For local government purposes, since 1 April 2023, the parish comes under the unitary authority of Somerset Council. Prior to this, it was part of the non-metropolitan district of Mendip (established under the Local Government Act 1972). It was part of Clutton Rural District before 1974.

It is also part of the Wells and Mendip Hills county constituency represented in the House of Commons of the Parliament of the United Kingdom. It elects one Member of Parliament (MP) by the first past the post system of election.

== Demographics ==

According to the 2001 Census, the Nedge Ward (which includes Chewton Mendip), had 2,074 residents, living in 893 households, with an average age of 40.0 years. Of these 78% of residents describing their health as 'good', 18% of 16- to 74-year-olds had no qualifications; and the area had an unemployment rate of 1.8% of all economically active people aged 16–74. In the Index of Multiple Deprivation 2004, it was ranked at 26,803 out of 32,482 wards in England, where 1 was the most deprived LSOA and 32,482 the least deprived.

== Church of St Mary ==

The Anglican Church of St Mary dates from the 13th century. It has a Perpendicular tower with a bell chamber. It is a Grade I listed building. Several of the memorials and crosses in the churchyard are also listed buildings.

== Buildings ==

There are a range of other listed buildings in the village including Sherborne House, which is a Grade II listed building, as is Manor Farmhouse, which dates from the early 17th century.
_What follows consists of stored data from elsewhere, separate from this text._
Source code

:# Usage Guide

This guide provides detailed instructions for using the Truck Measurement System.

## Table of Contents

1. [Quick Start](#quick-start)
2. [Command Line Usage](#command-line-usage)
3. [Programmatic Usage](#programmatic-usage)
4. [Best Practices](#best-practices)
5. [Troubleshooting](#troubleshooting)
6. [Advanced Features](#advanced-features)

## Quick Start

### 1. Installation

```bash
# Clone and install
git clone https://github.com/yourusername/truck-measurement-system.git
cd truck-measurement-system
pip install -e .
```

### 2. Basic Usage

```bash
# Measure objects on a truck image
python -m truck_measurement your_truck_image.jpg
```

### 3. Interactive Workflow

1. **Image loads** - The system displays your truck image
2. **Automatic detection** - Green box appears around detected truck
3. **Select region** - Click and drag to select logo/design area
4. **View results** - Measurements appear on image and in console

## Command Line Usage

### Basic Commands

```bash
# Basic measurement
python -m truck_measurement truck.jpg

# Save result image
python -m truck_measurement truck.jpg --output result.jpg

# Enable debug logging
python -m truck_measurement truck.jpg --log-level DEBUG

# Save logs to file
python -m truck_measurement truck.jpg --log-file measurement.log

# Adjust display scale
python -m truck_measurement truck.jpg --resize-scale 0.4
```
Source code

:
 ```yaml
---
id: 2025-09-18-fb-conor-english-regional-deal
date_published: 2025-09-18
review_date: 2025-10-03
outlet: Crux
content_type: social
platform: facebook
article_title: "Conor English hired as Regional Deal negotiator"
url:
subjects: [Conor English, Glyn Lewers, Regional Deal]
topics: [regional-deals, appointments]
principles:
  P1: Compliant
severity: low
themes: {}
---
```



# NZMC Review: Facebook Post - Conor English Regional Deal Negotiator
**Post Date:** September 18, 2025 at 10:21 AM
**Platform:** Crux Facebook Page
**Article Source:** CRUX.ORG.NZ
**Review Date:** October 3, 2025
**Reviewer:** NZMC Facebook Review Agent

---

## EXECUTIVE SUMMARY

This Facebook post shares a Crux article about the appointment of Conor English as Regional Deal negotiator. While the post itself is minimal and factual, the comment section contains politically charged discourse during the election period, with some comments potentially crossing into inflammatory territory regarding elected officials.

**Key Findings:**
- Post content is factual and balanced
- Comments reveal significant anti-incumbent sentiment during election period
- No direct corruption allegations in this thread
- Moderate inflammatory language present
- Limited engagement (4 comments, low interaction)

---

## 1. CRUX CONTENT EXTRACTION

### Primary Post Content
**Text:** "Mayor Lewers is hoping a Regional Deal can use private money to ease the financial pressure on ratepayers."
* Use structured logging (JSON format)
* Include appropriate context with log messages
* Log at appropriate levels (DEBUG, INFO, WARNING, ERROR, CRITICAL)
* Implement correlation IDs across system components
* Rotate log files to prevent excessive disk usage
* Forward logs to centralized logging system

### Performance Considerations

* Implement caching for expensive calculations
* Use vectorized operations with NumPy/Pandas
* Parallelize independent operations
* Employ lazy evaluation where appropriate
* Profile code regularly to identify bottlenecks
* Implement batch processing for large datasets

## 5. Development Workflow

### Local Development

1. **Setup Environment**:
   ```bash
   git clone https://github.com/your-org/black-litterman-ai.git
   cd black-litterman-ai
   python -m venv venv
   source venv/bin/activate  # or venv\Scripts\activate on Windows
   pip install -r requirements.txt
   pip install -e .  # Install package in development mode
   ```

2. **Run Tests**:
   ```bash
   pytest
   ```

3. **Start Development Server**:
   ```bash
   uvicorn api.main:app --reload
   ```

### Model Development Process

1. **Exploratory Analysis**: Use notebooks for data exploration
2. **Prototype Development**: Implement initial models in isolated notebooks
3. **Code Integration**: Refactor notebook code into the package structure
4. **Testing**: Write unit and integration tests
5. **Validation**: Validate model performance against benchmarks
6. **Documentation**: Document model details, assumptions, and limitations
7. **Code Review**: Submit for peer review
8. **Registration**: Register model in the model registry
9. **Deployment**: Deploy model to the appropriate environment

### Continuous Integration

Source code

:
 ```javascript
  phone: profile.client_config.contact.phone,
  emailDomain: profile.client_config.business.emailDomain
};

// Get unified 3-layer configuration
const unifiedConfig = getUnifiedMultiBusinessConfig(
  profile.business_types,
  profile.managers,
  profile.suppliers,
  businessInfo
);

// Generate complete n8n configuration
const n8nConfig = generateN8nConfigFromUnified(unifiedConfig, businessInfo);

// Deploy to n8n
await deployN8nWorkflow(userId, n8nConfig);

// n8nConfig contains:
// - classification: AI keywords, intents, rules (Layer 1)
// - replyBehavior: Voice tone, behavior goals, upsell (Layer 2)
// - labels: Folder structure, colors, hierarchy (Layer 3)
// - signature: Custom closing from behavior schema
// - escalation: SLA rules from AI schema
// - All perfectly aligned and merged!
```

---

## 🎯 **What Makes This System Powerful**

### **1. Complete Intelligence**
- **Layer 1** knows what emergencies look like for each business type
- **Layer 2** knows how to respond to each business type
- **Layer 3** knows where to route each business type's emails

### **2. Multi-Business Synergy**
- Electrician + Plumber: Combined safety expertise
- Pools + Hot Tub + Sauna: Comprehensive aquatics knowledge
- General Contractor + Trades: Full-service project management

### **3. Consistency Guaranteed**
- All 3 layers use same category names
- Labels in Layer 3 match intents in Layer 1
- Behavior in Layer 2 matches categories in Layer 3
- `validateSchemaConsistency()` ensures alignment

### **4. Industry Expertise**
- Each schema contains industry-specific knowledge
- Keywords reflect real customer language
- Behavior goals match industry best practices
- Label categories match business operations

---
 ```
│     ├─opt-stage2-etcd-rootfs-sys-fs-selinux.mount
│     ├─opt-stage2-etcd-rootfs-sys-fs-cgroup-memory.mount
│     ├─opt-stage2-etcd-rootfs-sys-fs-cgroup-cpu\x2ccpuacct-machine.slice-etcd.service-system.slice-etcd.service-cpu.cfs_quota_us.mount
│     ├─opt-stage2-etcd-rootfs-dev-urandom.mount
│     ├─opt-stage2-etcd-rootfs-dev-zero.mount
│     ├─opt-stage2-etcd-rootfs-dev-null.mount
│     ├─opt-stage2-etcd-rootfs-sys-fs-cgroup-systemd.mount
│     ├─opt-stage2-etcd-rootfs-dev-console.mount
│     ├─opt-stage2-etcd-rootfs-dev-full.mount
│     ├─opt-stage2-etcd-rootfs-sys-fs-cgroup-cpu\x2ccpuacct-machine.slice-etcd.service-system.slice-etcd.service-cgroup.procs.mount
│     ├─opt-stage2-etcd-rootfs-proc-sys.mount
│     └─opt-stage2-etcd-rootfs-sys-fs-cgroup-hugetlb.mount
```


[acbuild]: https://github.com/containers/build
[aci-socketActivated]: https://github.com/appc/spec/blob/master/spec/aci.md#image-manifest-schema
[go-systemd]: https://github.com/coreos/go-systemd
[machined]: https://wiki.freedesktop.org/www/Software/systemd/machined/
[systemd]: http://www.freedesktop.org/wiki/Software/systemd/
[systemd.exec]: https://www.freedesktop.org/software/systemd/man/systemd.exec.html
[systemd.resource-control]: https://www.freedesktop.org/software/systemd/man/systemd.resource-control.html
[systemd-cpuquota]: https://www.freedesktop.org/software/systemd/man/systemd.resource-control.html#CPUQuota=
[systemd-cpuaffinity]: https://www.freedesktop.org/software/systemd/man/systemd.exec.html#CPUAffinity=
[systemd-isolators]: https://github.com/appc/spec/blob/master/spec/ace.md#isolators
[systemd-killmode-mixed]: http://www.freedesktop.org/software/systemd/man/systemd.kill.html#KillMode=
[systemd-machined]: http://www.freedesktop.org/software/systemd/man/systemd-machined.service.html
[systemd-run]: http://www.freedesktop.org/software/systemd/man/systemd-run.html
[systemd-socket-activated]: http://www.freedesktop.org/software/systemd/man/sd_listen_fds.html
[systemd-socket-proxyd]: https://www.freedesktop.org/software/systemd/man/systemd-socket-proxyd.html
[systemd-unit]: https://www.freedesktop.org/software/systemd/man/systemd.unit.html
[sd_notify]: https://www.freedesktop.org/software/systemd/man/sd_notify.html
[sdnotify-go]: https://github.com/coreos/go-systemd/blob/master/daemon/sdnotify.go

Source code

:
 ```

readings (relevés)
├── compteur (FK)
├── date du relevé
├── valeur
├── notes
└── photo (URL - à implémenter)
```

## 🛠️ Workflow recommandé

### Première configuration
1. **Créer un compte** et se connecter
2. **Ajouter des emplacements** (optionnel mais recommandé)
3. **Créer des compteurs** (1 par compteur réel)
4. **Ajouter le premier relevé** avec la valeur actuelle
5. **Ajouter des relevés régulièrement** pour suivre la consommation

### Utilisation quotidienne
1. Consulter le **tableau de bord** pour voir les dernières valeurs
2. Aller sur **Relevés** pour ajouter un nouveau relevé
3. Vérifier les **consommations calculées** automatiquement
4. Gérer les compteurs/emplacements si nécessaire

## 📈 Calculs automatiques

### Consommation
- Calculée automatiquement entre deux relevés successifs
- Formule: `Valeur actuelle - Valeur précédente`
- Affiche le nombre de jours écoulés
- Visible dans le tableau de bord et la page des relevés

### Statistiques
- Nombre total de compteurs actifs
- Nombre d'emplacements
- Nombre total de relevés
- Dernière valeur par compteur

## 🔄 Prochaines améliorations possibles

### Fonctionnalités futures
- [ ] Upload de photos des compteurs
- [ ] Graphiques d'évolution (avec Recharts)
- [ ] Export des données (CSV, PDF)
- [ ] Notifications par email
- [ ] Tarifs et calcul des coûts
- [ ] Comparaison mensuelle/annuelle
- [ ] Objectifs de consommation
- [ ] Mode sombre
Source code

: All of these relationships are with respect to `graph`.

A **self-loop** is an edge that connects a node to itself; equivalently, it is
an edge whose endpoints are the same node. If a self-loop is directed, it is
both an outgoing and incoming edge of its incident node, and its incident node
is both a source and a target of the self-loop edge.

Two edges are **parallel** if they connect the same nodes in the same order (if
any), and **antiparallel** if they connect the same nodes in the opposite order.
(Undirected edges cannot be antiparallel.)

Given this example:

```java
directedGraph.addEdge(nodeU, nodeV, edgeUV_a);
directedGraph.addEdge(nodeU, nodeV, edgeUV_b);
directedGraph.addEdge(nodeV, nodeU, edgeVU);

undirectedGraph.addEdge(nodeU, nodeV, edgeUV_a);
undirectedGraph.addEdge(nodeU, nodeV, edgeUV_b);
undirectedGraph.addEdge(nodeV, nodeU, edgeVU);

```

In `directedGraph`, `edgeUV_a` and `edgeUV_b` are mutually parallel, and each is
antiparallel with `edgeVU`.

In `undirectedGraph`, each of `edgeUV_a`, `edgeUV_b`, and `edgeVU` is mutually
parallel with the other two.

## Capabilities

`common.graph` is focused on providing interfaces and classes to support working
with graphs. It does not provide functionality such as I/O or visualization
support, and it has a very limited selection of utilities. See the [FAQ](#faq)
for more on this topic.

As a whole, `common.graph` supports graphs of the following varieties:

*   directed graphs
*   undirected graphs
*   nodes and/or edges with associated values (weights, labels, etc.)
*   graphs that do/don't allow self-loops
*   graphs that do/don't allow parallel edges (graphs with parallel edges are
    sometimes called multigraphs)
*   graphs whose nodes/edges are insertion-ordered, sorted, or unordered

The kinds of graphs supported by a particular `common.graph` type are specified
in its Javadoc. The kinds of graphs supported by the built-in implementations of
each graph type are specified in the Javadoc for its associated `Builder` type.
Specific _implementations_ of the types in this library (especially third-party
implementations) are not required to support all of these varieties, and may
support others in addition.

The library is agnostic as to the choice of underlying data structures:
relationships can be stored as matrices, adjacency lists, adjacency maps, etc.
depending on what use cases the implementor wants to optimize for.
Shortwood House residing on the outskirts of the village, holds significant historic importance. Built in 1806 as the home for serving Catholic Priests, the building incorporated a Catholic chapel.

Shortwood House is also the birth place of Brenda Pye (29 November 1907 – 26 April 2005), also known as Brenda Landon or Brenda Capron, who was an English portrait painter and landscape artist. She exhibited at the Royal Academy, the Paris Salon, the Royal Society of Portrait Painters, the Royal Society of British Artists and the Association of Women Artists; she was also a member of the Association of Sussex Artists.

Her earliest years were spent at her birthplace: Shortwood House, Litton, in Somerset, to which her father Walter Capron had retired from his London practice. A now famous three-quarter length portrait of her in the gardens of Shortwood House in the summer of 1914, was painted by Henry Strachey, at that time the art critic of the Spectator, who lived nearby.